April 22, 2010 Sophos Press Release

IT security and data protection firm Sophos has teamed up with law firm Field Fisher Waterhouse to help organisations avoid the serious consequences linked to security breaches and data loss.

This comes at a crucial time - since 6th April 2010, the ICO has new powers to fine organisations up to £500,000 if they are in serious breach of the Data Protection Act.

With data loss prevention and privacy issues currently a huge concern for many businesses, Sophos and Field Fisher Waterhouse aim to educate companies about the risks related to IT security and data breaches. In the event of a breach, the companies will direct organisations through the incident response process in order to improve their position amongst regulators as well as avoid brand damage.

Leading data security lawyer and partner in the Privacy and Information Group at Field Fisher Waterhouse, Stewart Room, said: "Data breaches and data security are of increasing concern for both public and private sector organisations. We are working with trusted IT security experts Sophos to advise companies on how to avoid data breach incidents, as well as help them deal with the aftermath and potential consequences."

In addition to the Breach Action website, an online repository of information offering advice on data security issues, Sophos and Field Fisher Waterhouse aim to educate organisations by holding bi-monthly data protection breakfast briefings, security forums and publishing a selection of whitepapers.

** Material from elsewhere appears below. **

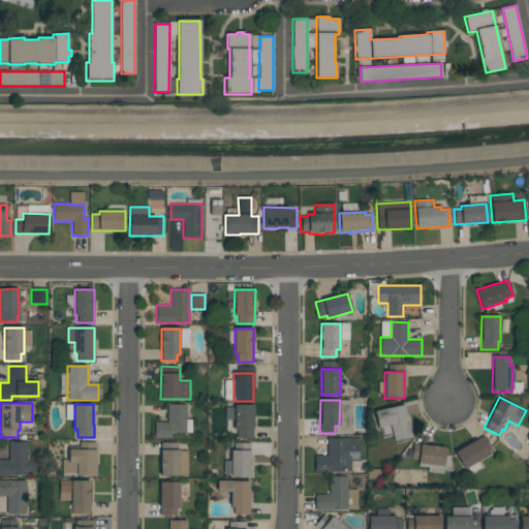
[(155,422),(167,422),(167,404),(186,404),(186,434),(170,434),(170,438),(154,438),(155,422)]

"Sophos applauds Field Fisher Waterhouse for taking the issue of data security seriously - as stricter laws come into play, organisations will require guidance in terms of how they can mitigate the risks by implementing the right technologies," said Ciaran Rafferty, VP UK&I, Sophos. "By educating businesses and providing practical solutions, Sophos and FFW can help organisations to combat the prospect of having to deal with regulatory investigations, loss of clients and reputational damage."